A Blog About Current Issues in White Collar Defense
Skilling Fallout Doesn’t Spring Ex-Gov From Prison
The Supreme Court’s June decision in United States v. Skilling doesn’t give former Illinois Gov. George Ryan a “get out of jail free” card, a U.S. district judge has ruled.
Ryan was convicted in 2006 of a series of fraud, racketeering, and similar crimes growing out of his abuse of public office while he was governor and before that as the state’s secretary of state. He has been in federal prison since November 2007.
Last August, Ryan filed a petition under 28 U.S.C. 2255, which allows a federal prisoner to challenge his conviction and try to have it set aside if it was imposed in violation of law.
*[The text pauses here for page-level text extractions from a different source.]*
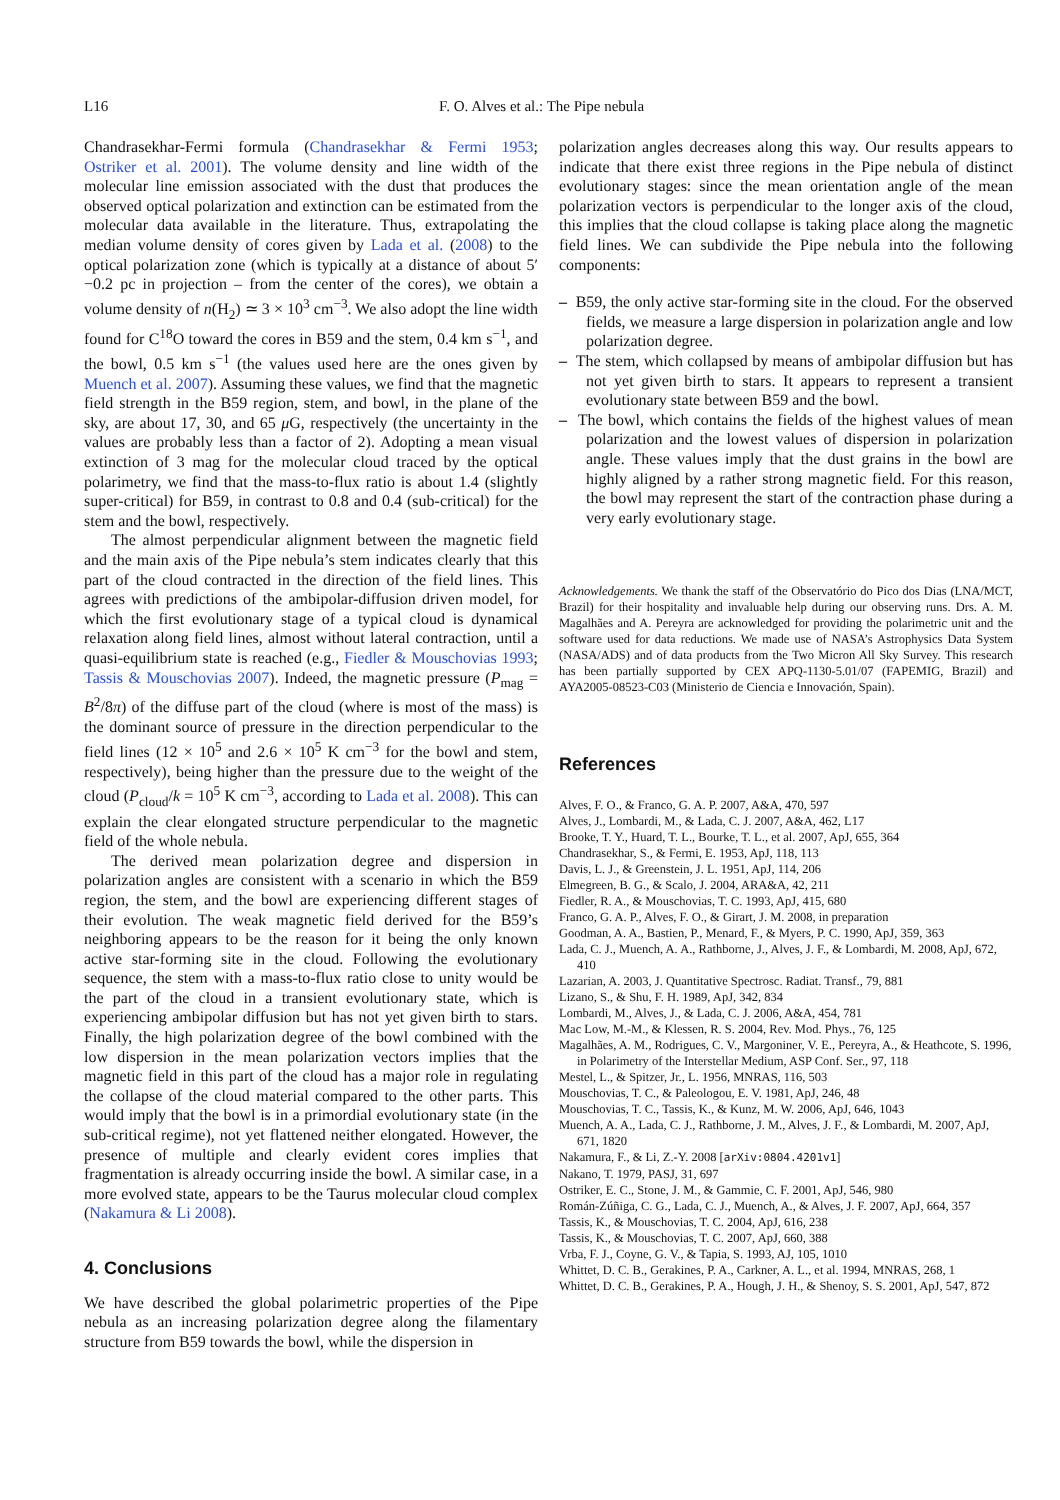L16 F. O. Alves et al.: The Pipe nebula
Chandrasekhar-Fermi formula (Chandrasekhar & Fermi 1953; Ostriker et al. 2001). The volume density and line width of the molecular line emission associated with the dust that produces the observed optical polarization and extinction can be estimated from the molecular data available in the literature. Thus, extrapolating the median volume density of cores given by Lada et al. (2008) to the optical polarization zone (which is typically at a distance of about 5′−0.2 pc in projection – from the center of the cores), we obtain a volume density of n(H<sub>2</sub>) ≃ 3 × 10<sup>3</sup> cm<sup>−3</sup>. We also adopt the line width found for C<sup>18</sup>O toward the cores in B59 and the stem, 0.4 km s<sup>−1</sup>, and the bowl, 0.5 km s<sup>−1</sup> (the values used here are the ones given by Muench et al. 2007). Assuming these values, we find that the magnetic field strength in the B59 region, stem, and bowl, in the plane of the sky, are about 17, 30, and 65 μ G, respectively (the uncertainty in the values are probably less than a factor of 2). Adopting a mean visual extinction of 3 mag for the molecular cloud traced by the optical polarimetry, we find that the mass-to-flux ratio is about 1.4 (slightly super-critical) for B59, in contrast to 0.8 and 0.4 (sub-critical) for the stem and the bowl, respectively.
The almost perpendicular alignment between the magnetic field and the main axis of the Pipe nebula’s stem indicates clearly that this part of the cloud contracted in the direction of the field lines. This agrees with predictions of the ambipolar-diffusion driven model, for which the first evolutionary stage of a typical cloud is dynamical relaxation along field lines, almost without lateral contraction, until a quasi-equilibrium state is reached (e.g., Fiedler & Mouschovias 1993; Tassis & Mouschovias 2007). Indeed, the magnetic pressure (P<sub>mag</sub> = B<sup>2</sup>/8π) of the diffuse part of the cloud (where is most of the mass) is the dominant source of pressure in the direction perpendicular to the field lines (12 × 10<sup>5</sup> and 2.6 × 10<sup>5</sup> K cm<sup>−3</sup> for the bowl and stem, respectively), being higher than the pressure due to the weight of the cloud (P<sub>cloud</sub>/k = 10<sup>5</sup> K cm<sup>−3</sup>, according to Lada et al. 2008). This can explain the clear elongated structure perpendicular to the magnetic field of the whole nebula.
The derived mean polarization degree and dispersion in polarization angles are consistent with a scenario in which the B59 region, the stem, and the bowl are experiencing different stages of their evolution. The weak magnetic field derived for the B59’s neighboring appears to be the reason for it being the only known active star-forming site in the cloud. Following the evolutionary sequence, the stem with a mass-to-flux ratio close to unity would be the part of the cloud in a transient evolutionary state, which is experiencing ambipolar diffusion but has not yet given birth to stars. Finally, the high polarization degree of the bowl combined with the low dispersion in the mean polarization vectors implies that the magnetic field in this part of the cloud has a major role in regulating the collapse of the cloud material compared to the other parts. This would imply that the bowl is in a primordial evolutionary state (in the sub-critical regime), not yet flattened neither elongated. However, the presence of multiple and clearly evident cores implies that fragmentation is already occurring inside the bowl. A similar case, in a more evolved state, appears to be the Taurus molecular cloud complex (Nakamura & Li 2008).
4. Conclusions
We have described the global polarimetric properties of the Pipe nebula as an increasing polarization degree along the filamentary structure from B59 towards the bowl, while the dispersion in
polarization angles decreases along this way. Our results appears to indicate that there exist three regions in the Pipe nebula of distinct evolutionary stages: since the mean orientation angle of the mean polarization vectors is perpendicular to the longer axis of the cloud, this implies that the cloud collapse is taking place along the magnetic field lines. We can subdivide the Pipe nebula into the following components:
– B59, the only active star-forming site in the cloud. For the observed fields, we measure a large dispersion in polarization angle and low polarization degree.
– The stem, which collapsed by means of ambipolar diffusion but has not yet given birth to stars. It appears to represent a transient evolutionary state between B59 and the bowl.
– The bowl, which contains the fields of the highest values of mean polarization and the lowest values of dispersion in polarization angle. These values imply that the dust grains in the bowl are highly aligned by a rather strong magnetic field. For this reason, the bowl may represent the start of the contraction phase during a very early evolutionary stage.
Acknowledgements. We thank the staff of the Observatório do Pico dos Dias (LNA/MCT, Brazil) for their hospitality and invaluable help during our observing runs. Drs. A. M. Magalhães and A. Pereyra are acknowledged for providing the polarimetric unit and the software used for data reductions. We made use of NASA’s Astrophysics Data System (NASA/ADS) and of data products from the Two Micron All Sky Survey. This research has been partially supported by CEX APQ-1130-5.01/07 (FAPEMIG, Brazil) and AYA2005-08523-C03 (Ministerio de Ciencia e Innovación, Spain).
References
Alves, F. O., & Franco, G. A. P. 2007, A&A, 470, 597
Alves, J., Lombardi, M., & Lada, C. J. 2007, A&A, 462, L17
Brooke, T. Y., Huard, T. L., Bourke, T. L., et al. 2007, ApJ, 655, 364
Chandrasekhar, S., & Fermi, E. 1953, ApJ, 118, 113
Davis, L. J., & Greenstein, J. L. 1951, ApJ, 114, 206
Elmegreen, B. G., & Scalo, J. 2004, ARA&A, 42, 211
Fiedler, R. A., & Mouschovias, T. C. 1993, ApJ, 415, 680
Franco, G. A. P., Alves, F. O., & Girart, J. M. 2008, in preparation
Goodman, A. A., Bastien, P., Menard, F., & Myers, P. C. 1990, ApJ, 359, 363
Lada, C. J., Muench, A. A., Rathborne, J., Alves, J. F., & Lombardi, M. 2008, ApJ, 672, 410
Lazarian, A. 2003, J. Quantitative Spectrosc. Radiat. Transf., 79, 881
Lizano, S., & Shu, F. H. 1989, ApJ, 342, 834
Lombardi, M., Alves, J., & Lada, C. J. 2006, A&A, 454, 781
Mac Low, M.-M., & Klessen, R. S. 2004, Rev. Mod. Phys., 76, 125
Magalhães, A. M., Rodrigues, C. V., Margoniner, V. E., Pereyra, A., & Heathcote, S. 1996, in Polarimetry of the Interstellar Medium, ASP Conf. Ser., 97, 118
Mestel, L., & Spitzer, Jr., L. 1956, MNRAS, 116, 503
Mouschovias, T. C., & Paleologou, E. V. 1981, ApJ, 246, 48
Mouschovias, T. C., Tassis, K., & Kunz, M. W. 2006, ApJ, 646, 1043
Muench, A. A., Lada, C. J., Rathborne, J. M., Alves, J. F., & Lombardi, M. 2007, ApJ, 671, 1820
Nakamura, F., & Li, Z.-Y. 2008 [arXiv:0804.4201v1]
Nakano, T. 1979, PASJ, 31, 697
Ostriker, E. C., Stone, J. M., & Gammie, C. F. 2001, ApJ, 546, 980
Román-Zúñiga, C. G., Lada, C. J., Muench, A., & Alves, J. F. 2007, ApJ, 664, 357
Tassis, K., & Mouschovias, T. C. 2004, ApJ, 616, 238
Tassis, K., & Mouschovias, T. C. 2007, ApJ, 660, 388
Vrba, F. J., Coyne, G. V., & Tapia, S. 1993, AJ, 105, 1010
Whittet, D. C. B., Gerakines, P. A., Carkner, A. L., et al. 1994, MNRAS, 268, 1
Whittet, D. C. B., Gerakines, P. A., Hough, J. H., & Shenoy, S. S. 2001, ApJ, 547, 872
His lawyers pointed out that Skilling made a substantial change in federal fraud law, rejecting the concept of “honest services” fraud in cases other than “paradigmatic cases of bribes and kickbacks.”
So the question before U.S. District Judge Rebecca Pallmeyer of the Northern District of Illinois was the nature of Ryan’s convictions, which of course took place in the pre-Skilling period, and the nature of the jury instructions in his case.
Judge Pallmeyer, in a detailed 59-page opinion, turned aside all of Ryan’s arguments. The “conduct for which [Ryan] was convicted – steering contracts, leases, and other governmental benefits in exchange for private gain – was well-recognized before his conviction as conduct that falls into the ‘solid core’ of honest services fraud,” the judge wrote, noting that this conduct was exactly what the Supreme Court said in Skilling was the “proper target” of the “honest services” law.
But that was not the end of the judge’s analysis. At Ryan’s trial, prosecutors did not present solely a straightforward bribery theory. They also relied on the argument that Ryan, as a public official, did not disclose a conflict of interest between his public duty and his desire to bestow benefits and government contracts upon his friends. This was exactly the theory that the Supreme Court rejected in Skilling.
Judge Pallmeyer, in fact, found that several of the jury instructions were in error because they relied on legal theories that are now foreclosed by Skilling. But she also found them to be harmless error – and thus, that there were insufficient grounds to set aside Ryan’s convictions.
The judge had to look closely at exactly what facts the jury had found in each count of Ryan’s case and separate out a bribery theory (still fine after Skilling) and a conflict-of-interest theory (no longer acceptable). For each count, the judge held that the jury had found enough facts to establish a bribery theory that still survives after Skilling.
Even though the jury instructions included some legal errors, Judge Pallmeyer wrote that they still required the jury to find that Ryan ”did not act in good faith, that he acted for private gain, and that the ‘stream of benefits’ ” that flowed between him and a business associate “were intended to influence him in his official duties.” That amounts to bribery under federal law, and that was enough to uphold Ryan’s convictions.
This case shows, at the very least, how complicated the application of Skilling is going to be. In a very precise, fact-intensive process, prosecutors, defense attorneys, and judges will need to sort out the facts of past white-collar cases and see what survives.